…on the consequences of withdrawal (and also, by implication, of having too few troops) in the New York Times by a Marine major named Ben Connable. Here he outlines the consequences of earlier semi-withdrawals:
American units have already withdrawn from the western Euphrates River valley — twice, in fact. As the insurgency heated up in early 2004, the Seventh Marine Regiment pulled up stakes and went to fight insurgents in eastern Anbar, leaving the rest of the province in the hands of a battalion of troops. The Marines balanced obvious risk against the possible reward of overwhelming some of the insurgent groups in the east.
The consequences were immediate and bloody. Insurgents assumed control of several towns and villages. They tortured and executed police officers, local politicians, friendly tribal leaders and informants. They murdered contractors who had worked with the Americans or the Iraqi government. They tore down American-financed reconstruction projects and in a few cases imposed an extreme version of Islamic law. Many Iraqi military units collapsed in the absence of United States support.
The insurgents celebrated their self-described victory and exploited the withdrawal for propaganda purposes. Baathist-led insurgents used the opportunity to establish training camps and weapons caches in the farmland and along the river banks while other groups, including Al Qaeda, smuggled in fighters, suicide bombers and money to support operations in Ramadi, Falluja and Baghdad. Western Iraq became a temporary haven for criminals, terrorists and thousands of local thugs who made up de facto mini-regimes in the absence of a stabilizing force.

━━━━━━━━━━━━━━━━━━━━━━━━━━━━━━

### [Required tasks]
- 1) List the kinds of people that the Euphrates valley passage says insurgents tortured and executed.
- 2) Write out the Euphrates valley passage word for word from "The insurgents celebrated" to "a stabilizing force.".
- 3) Extend the Euphrates valley passage with the text that follows its final sentence.

━━━━━━━━━━━━━━━━━━━━━━━━━━━━━━

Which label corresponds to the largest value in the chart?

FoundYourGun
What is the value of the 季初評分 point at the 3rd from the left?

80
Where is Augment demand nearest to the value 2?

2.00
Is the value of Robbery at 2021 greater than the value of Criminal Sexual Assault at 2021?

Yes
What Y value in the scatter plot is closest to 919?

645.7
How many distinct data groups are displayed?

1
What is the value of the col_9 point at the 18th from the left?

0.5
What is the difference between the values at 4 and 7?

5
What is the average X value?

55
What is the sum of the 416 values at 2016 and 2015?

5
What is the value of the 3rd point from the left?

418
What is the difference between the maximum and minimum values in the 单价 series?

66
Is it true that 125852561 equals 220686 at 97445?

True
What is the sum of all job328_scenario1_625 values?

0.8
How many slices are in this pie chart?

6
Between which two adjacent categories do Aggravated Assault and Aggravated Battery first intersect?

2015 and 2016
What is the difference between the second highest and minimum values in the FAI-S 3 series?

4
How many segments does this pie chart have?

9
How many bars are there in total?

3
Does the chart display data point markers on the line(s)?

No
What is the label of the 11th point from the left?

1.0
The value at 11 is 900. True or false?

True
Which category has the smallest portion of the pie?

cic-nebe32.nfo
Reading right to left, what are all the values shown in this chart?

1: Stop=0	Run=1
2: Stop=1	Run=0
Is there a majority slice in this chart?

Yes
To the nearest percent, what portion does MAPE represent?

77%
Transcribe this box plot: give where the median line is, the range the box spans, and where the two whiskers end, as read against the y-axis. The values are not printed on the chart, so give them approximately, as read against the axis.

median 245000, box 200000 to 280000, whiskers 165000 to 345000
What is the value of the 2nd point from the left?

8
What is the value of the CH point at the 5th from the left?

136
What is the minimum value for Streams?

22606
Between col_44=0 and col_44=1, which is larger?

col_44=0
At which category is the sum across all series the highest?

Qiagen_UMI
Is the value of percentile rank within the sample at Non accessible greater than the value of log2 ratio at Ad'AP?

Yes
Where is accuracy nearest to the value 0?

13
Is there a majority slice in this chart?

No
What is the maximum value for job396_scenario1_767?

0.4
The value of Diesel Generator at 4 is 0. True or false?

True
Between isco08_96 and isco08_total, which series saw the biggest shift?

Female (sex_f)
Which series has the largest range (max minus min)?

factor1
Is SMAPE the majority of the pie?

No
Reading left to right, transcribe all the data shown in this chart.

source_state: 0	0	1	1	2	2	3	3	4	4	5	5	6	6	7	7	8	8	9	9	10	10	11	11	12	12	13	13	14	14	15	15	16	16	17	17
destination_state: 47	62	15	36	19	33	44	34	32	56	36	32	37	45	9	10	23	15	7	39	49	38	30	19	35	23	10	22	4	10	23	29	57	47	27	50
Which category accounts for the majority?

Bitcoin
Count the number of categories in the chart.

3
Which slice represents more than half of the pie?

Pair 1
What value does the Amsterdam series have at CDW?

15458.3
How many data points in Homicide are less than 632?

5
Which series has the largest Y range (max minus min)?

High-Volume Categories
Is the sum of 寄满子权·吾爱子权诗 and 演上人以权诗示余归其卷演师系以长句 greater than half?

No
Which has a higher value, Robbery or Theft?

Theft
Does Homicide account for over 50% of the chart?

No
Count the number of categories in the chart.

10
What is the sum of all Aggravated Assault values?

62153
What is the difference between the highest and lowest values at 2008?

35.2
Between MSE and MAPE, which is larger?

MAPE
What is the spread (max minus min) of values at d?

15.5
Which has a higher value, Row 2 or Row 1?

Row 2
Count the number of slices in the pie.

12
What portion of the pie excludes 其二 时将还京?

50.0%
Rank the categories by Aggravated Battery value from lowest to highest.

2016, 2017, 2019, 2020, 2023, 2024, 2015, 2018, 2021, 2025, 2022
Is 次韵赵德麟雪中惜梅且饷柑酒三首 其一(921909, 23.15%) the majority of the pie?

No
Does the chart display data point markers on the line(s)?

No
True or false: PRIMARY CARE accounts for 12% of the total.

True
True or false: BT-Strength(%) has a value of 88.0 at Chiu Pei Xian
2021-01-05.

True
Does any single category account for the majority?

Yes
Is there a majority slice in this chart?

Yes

━━━━━━━━━━━━━━━━━━━━━━━━━━━━━━

### [Responses to the exercise]
- 1) Police officers, local politicians, friendly tribal leaders and informants.

- 2)
The insurgents celebrated their self-described victory and exploited the withdrawal for propaganda purposes. Baathist-led insurgents used the opportunity to establish training camps and weapons caches in the farmland and along the river banks while other groups, including Al Qaeda, smuggled in fighters, suicide bombers and money to support operations in Ramadi, Falluja and Baghdad. Western Iraq became a temporary haven for criminals, terrorists and thousands of local thugs who made up de facto mini-regimes in the absence of a stabilizing force.

- 3)
And here he is on what would happen if we withdrew now:
“Redeployed” in large bases far from the enemy centers of gravity, American troops wouldn’t be able to keep insurgent groups from forming semi-conventional units. This pattern has repeated itself countless times across Iraq and follows historic guerrilla-warfare models: insurgents exploit any safe haven to strengthen and train their forces. The longer they are left alone, the stronger they become. As our presence in the countryside diminishes, our ability to gather intelligence and to protect valuable infrastructure, communications lines and friendly tribal areas will deteriorate rapidly.
Should the Iraqi Army stay in place as American units withdraw, the American advisers embedded within these units probably would have to be removed, leaving nobody to control air support, coordinate unit pay from Baghdad, supervise the monthly convoys to take troops home on leave, prevent gross violations of the Geneva Convention or shore up shaky leadership. Given patient support, most of these units eventually will develop the capacity to conduct independent operations. However, some adviser teams already report that their Iraqi counterparts have said they intend to desert if the Americans leave too soon.